Certains détracteurs du régime ont également critiqué l’équipe. Ils ont fait valoir que l’équipe ne peut s’empêcher de renforcer l’image du régime islamique à un moment où il est le plus vulnérable. Des images de joueurs partageant un rire sur le terrain d’entraînement ont été dénoncées comme frivoles et irrespectueuses de la souffrance à la maison. Les dissidents voulaient que la FIFA bannisse l’équipe iranienne du tournoi, tout comme la Russie.
Il serait impossible de deviner la dynamique dans le vestiaire de l’Iran, mais il est assez clair que ces critiques de l’équipe l’ont poussé à prendre une série de positions au grand risque personnel. Lors d’un match amical en septembre, des mois avant la Coupe du monde, l’équipe est entrée sur le terrain dans des vestes d’échauffement noires qui masquaient l’écusson national de leur uniforme; l’une des stars de l’équipe a refusé de célébrer le but qu’il a marqué.
Lors de leur premier match au Qatar, ils sont restés impassibles pendant que l’hymne iranien jouait dans le stade. Leur calme criait fort au régime. (Lors du match suivant, ils ont apparemment été obligés de chanter les mots, ce qu’ils ont fait sans enthousiasme.) Ces positions de défi n’étaient pas annoncées, mais il était difficile de ne pas glaner leur intention.
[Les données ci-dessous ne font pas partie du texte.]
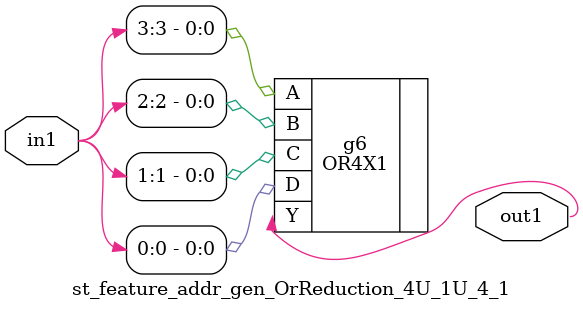
<source format=v>
`timescale 1ps / 1ps


module st_feature_addr_gen_OrReduction_4U_1U_4_1(in1, out1);
  input [3:0] in1;
  output out1;
  wire [3:0] in1;
  wire out1;
  OR4X1 g6(.A (in1[3]), .B (in1[2]), .C (in1[1]), .D (in1[0]), .Y
       (out1));
endmodule



</source>
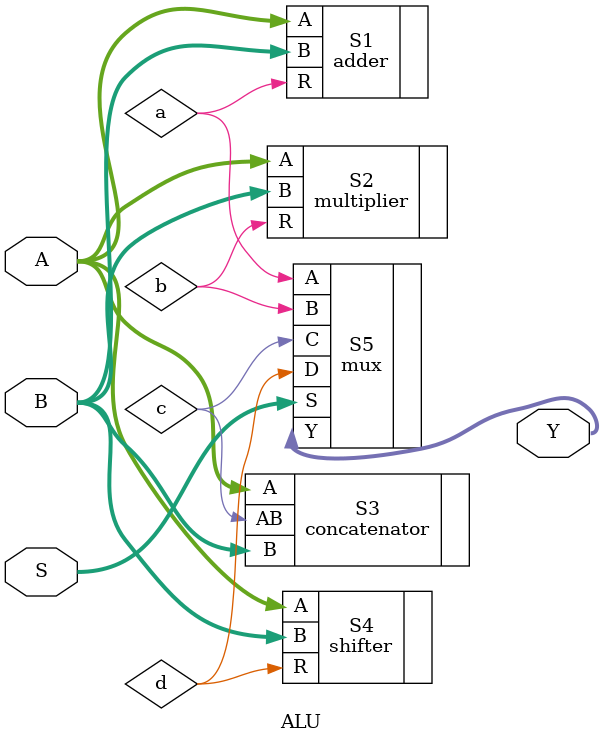
<source format=v>
`timescale 1ns / 1ps


module ALU( input [3:0] A, input [3:0] B, input [1:0] S, output [7:0] Y);
wire a,b,c,d;

 adder S1(
  .A  (A),
  .B  (B),
  .R  (a)
);

multiplier S2(
  .A  (A),
  .B  (B),
  .R  (b)
);

 concatenator S3(
  .A  (A),
  .B  (B),
  .AB  (c)
);

  shifter S4(
  .A  (A),
  .B  (B),
  .R  (d)
);

 mux S5(
 .A  (a),
 .B  (b),
 .C  (c),
 .D  (d),
 .S  (S),
 .Y  (Y)
 );
endmodule

</source>
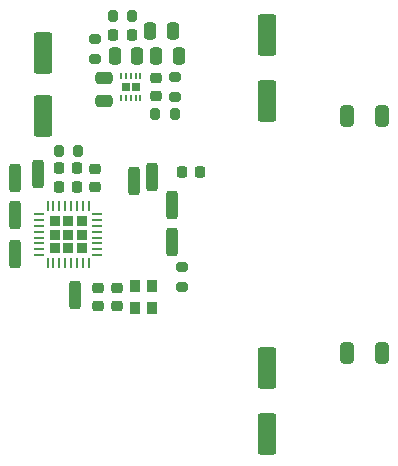
<source format=gbr>
%TF.GenerationSoftware,KiCad,Pcbnew,8.0.4*%
%TF.CreationDate,2024-09-11T23:51:38+02:00*%
%TF.ProjectId,HiFiDAC,48694669-4441-4432-9e6b-696361645f70,rev?*%
%TF.SameCoordinates,Original*%
%TF.FileFunction,Paste,Bot*%
%TF.FilePolarity,Positive*%
%FSLAX46Y46*%
G04 Gerber Fmt 4.6, Leading zero omitted, Abs format (unit mm)*
G04 Created by KiCad (PCBNEW 8.0.4) date 2024-09-11 23:51:38*
%MOMM*%
%LPD*%
G01*
G04 APERTURE LIST*
G04 Aperture macros list*
%AMRoundRect*
0 Rectangle with rounded corners*
0 $1 Rounding radius*
0 $2 $3 $4 $5 $6 $7 $8 $9 X,Y pos of 4 corners*
0 Add a 4 corners polygon primitive as box body*
4,1,4,$2,$3,$4,$5,$6,$7,$8,$9,$2,$3,0*
0 Add four circle primitives for the rounded corners*
1,1,$1+$1,$2,$3*
1,1,$1+$1,$4,$5*
1,1,$1+$1,$6,$7*
1,1,$1+$1,$8,$9*
0 Add four rect primitives between the rounded corners*
20,1,$1+$1,$2,$3,$4,$5,0*
20,1,$1+$1,$4,$5,$6,$7,0*
20,1,$1+$1,$6,$7,$8,$9,0*
20,1,$1+$1,$8,$9,$2,$3,0*%
G04 Aperture macros list end*
%ADD10RoundRect,0.237500X0.237500X-0.987500X0.237500X0.987500X-0.237500X0.987500X-0.237500X-0.987500X0*%
%ADD11RoundRect,0.250000X0.325000X0.650000X-0.325000X0.650000X-0.325000X-0.650000X0.325000X-0.650000X0*%
%ADD12RoundRect,0.225000X0.225000X0.250000X-0.225000X0.250000X-0.225000X-0.250000X0.225000X-0.250000X0*%
%ADD13RoundRect,0.250000X-0.250000X-0.475000X0.250000X-0.475000X0.250000X0.475000X-0.250000X0.475000X0*%
%ADD14RoundRect,0.237500X-0.237500X0.987500X-0.237500X-0.987500X0.237500X-0.987500X0.237500X0.987500X0*%
%ADD15RoundRect,0.250000X0.550000X-1.500000X0.550000X1.500000X-0.550000X1.500000X-0.550000X-1.500000X0*%
%ADD16RoundRect,0.250000X-0.475000X0.250000X-0.475000X-0.250000X0.475000X-0.250000X0.475000X0.250000X0*%
%ADD17RoundRect,0.225000X0.250000X-0.225000X0.250000X0.225000X-0.250000X0.225000X-0.250000X-0.225000X0*%
%ADD18RoundRect,0.232500X-0.232500X0.232500X-0.232500X-0.232500X0.232500X-0.232500X0.232500X0.232500X0*%
%ADD19RoundRect,0.062500X-0.062500X0.375000X-0.062500X-0.375000X0.062500X-0.375000X0.062500X0.375000X0*%
%ADD20RoundRect,0.062500X-0.375000X0.062500X-0.375000X-0.062500X0.375000X-0.062500X0.375000X0.062500X0*%
%ADD21R,0.950000X1.050000*%
%ADD22RoundRect,0.250000X0.250000X0.475000X-0.250000X0.475000X-0.250000X-0.475000X0.250000X-0.475000X0*%
%ADD23RoundRect,0.200000X-0.275000X0.200000X-0.275000X-0.200000X0.275000X-0.200000X0.275000X0.200000X0*%
%ADD24RoundRect,0.200000X0.200000X0.275000X-0.200000X0.275000X-0.200000X-0.275000X0.200000X-0.275000X0*%
%ADD25RoundRect,0.200000X-0.200000X-0.275000X0.200000X-0.275000X0.200000X0.275000X-0.200000X0.275000X0*%
%ADD26R,0.650000X0.750000*%
%ADD27RoundRect,0.050000X0.050000X-0.200000X0.050000X0.200000X-0.050000X0.200000X-0.050000X-0.200000X0*%
%ADD28RoundRect,0.225000X-0.250000X0.225000X-0.250000X-0.225000X0.250000X-0.225000X0.250000X0.225000X0*%
%ADD29RoundRect,0.218750X-0.218750X-0.256250X0.218750X-0.256250X0.218750X0.256250X-0.218750X0.256250X0*%
G04 APERTURE END LIST*
D10*
%TO.C,TP9*%
X144700000Y-100600000D03*
%TD*%
%TO.C,TP8*%
X144700000Y-97500000D03*
%TD*%
%TO.C,TP7*%
X143000000Y-95100000D03*
%TD*%
%TO.C,TP6*%
X141500000Y-95500000D03*
%TD*%
D11*
%TO.C,C39*%
X162475000Y-110000000D03*
X159525000Y-110000000D03*
%TD*%
D12*
%TO.C,C10*%
X136675000Y-96000000D03*
X135125000Y-96000000D03*
%TD*%
D13*
%TO.C,C26*%
X142850000Y-82800000D03*
X144750000Y-82800000D03*
%TD*%
D14*
%TO.C,TP4*%
X136500000Y-105100000D03*
%TD*%
D15*
%TO.C,C14*%
X152700000Y-116900000D03*
X152700000Y-111300000D03*
%TD*%
D13*
%TO.C,C27*%
X143350000Y-84900000D03*
X145250000Y-84900000D03*
%TD*%
D16*
%TO.C,C30*%
X138900000Y-86750000D03*
X138900000Y-88650000D03*
%TD*%
D17*
%TO.C,C8*%
X140000000Y-106075000D03*
X140000000Y-104525000D03*
%TD*%
D18*
%TO.C,U3*%
X137050000Y-98850000D03*
X135900000Y-98850000D03*
X134750000Y-98850000D03*
X137050000Y-100000000D03*
X135900000Y-100000000D03*
X134750000Y-100000000D03*
X137050000Y-101150000D03*
X135900000Y-101150000D03*
X134750000Y-101150000D03*
D19*
X134150000Y-97562500D03*
X134650000Y-97562500D03*
X135150000Y-97562500D03*
X135650000Y-97562500D03*
X136150000Y-97562500D03*
X136650000Y-97562500D03*
X137150000Y-97562500D03*
X137650000Y-97562500D03*
D20*
X138337500Y-98250000D03*
X138337500Y-98750000D03*
X138337500Y-99250000D03*
X138337500Y-99750000D03*
X138337500Y-100250000D03*
X138337500Y-100750000D03*
X138337500Y-101250000D03*
X138337500Y-101750000D03*
D19*
X137650000Y-102437500D03*
X137150000Y-102437500D03*
X136650000Y-102437500D03*
X136150000Y-102437500D03*
X135650000Y-102437500D03*
X135150000Y-102437500D03*
X134650000Y-102437500D03*
X134150000Y-102437500D03*
D20*
X133462500Y-101750000D03*
X133462500Y-101250000D03*
X133462500Y-100750000D03*
X133462500Y-100250000D03*
X133462500Y-99750000D03*
X133462500Y-99250000D03*
X133462500Y-98750000D03*
X133462500Y-98250000D03*
%TD*%
D14*
%TO.C,TP3*%
X131400000Y-98300000D03*
%TD*%
D21*
%TO.C,U1*%
X141575000Y-106225000D03*
X141575000Y-104375000D03*
X143025000Y-104375000D03*
X143025000Y-106225000D03*
%TD*%
D22*
%TO.C,C31*%
X141750000Y-84900000D03*
X139850000Y-84900000D03*
%TD*%
D15*
%TO.C,C13*%
X152700000Y-88700000D03*
X152700000Y-83100000D03*
%TD*%
D23*
%TO.C,R11*%
X144900000Y-86675000D03*
X144900000Y-88325000D03*
%TD*%
%TO.C,R2*%
X145500000Y-102775000D03*
X145500000Y-104425000D03*
%TD*%
D15*
%TO.C,C32*%
X133800000Y-90000000D03*
X133800000Y-84600000D03*
%TD*%
D24*
%TO.C,R13*%
X141325000Y-81500000D03*
X139675000Y-81500000D03*
%TD*%
D17*
%TO.C,C11*%
X138200000Y-95975000D03*
X138200000Y-94425000D03*
%TD*%
D14*
%TO.C,TP5*%
X131400000Y-101600000D03*
%TD*%
D25*
%TO.C,R12*%
X143275000Y-89800000D03*
X144925000Y-89800000D03*
%TD*%
D26*
%TO.C,U5*%
X140800000Y-87500000D03*
X141600000Y-87500000D03*
D27*
X142000000Y-88450000D03*
X141600000Y-88450000D03*
X141200000Y-88450000D03*
X140800000Y-88450000D03*
X140400000Y-88450000D03*
X140400000Y-86550000D03*
X140800000Y-86550000D03*
X141200000Y-86550000D03*
X141600000Y-86550000D03*
X142000000Y-86550000D03*
%TD*%
D28*
%TO.C,C25*%
X143300000Y-86725000D03*
X143300000Y-88275000D03*
%TD*%
D23*
%TO.C,R14*%
X138200000Y-83475000D03*
X138200000Y-85125000D03*
%TD*%
D14*
%TO.C,TP1*%
X133300000Y-94900000D03*
%TD*%
D11*
%TO.C,C42*%
X162475000Y-90000000D03*
X159525000Y-90000000D03*
%TD*%
D29*
%TO.C,FB1*%
X145512500Y-94700000D03*
X147087500Y-94700000D03*
%TD*%
D17*
%TO.C,C7*%
X138400000Y-106075000D03*
X138400000Y-104525000D03*
%TD*%
D10*
%TO.C,TP2*%
X131400000Y-95200000D03*
%TD*%
D12*
%TO.C,C9*%
X136675000Y-94400000D03*
X135125000Y-94400000D03*
%TD*%
%TO.C,C29*%
X141275000Y-83100000D03*
X139725000Y-83100000D03*
%TD*%
D25*
%TO.C,R6*%
X135075000Y-92900000D03*
X136725000Y-92900000D03*
%TD*%
M02*

</source>
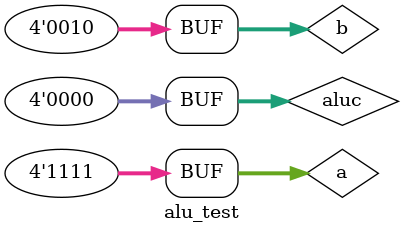
<source format=v>
`timescale 1ns/1ps 

`include "alu.v"

module alu_test();
    reg [3:0] a;
    reg [3:0] b;
    reg [3:0] aluc;
    
    wire [3:0] res;
    wire zf;

    ALU alu( a, b, aluc, 1'b0, res, zf);
    
    initial begin 
        $dumpfile("alu_test.vcd");
        $dumpvars;
        a = 4'b1010;
        b = 4'b0110;
        aluc = 4'b0000;
        #100 
        aluc = 4'b0001;
        #100
        aluc = 4'b0010;
        #100
        aluc = 4'b0110;
        #100 
        aluc = 4'b0111;
        #100
        aluc = 4'b1100;
        #100
        aluc = 4'b1101;
        #100 
        a    = 4'b1111;
        b    = 4'b0010;
        aluc = 4'b1110;
        #100
        aluc = 4'b0000;
    end

endmodule
</source>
Avec toutes les émotions suscitées par la Coupe du monde, les gestes de défi pourraient ricocher sur l’Iran. La bravoure dans les rues a inspiré la bravoure des joueurs, ce qui pourrait, à son tour, enhardir davantage les manifestants à domicile. Lors du tournoi, les supporters ont apporté des drapeaux portant les mots « Femmes, vie, liberté ». C’est, en fait, le potentiel de la présence de l’Iran à cette Coupe du monde ; cela peut attirer l’attention sur une forme alternative de patriotisme – libéral, laïc, qui mijote depuis longtemps – qui est ancrée dans l’histoire du football iranien. Puisse-t-il gagner la compétition qui compte vraiment.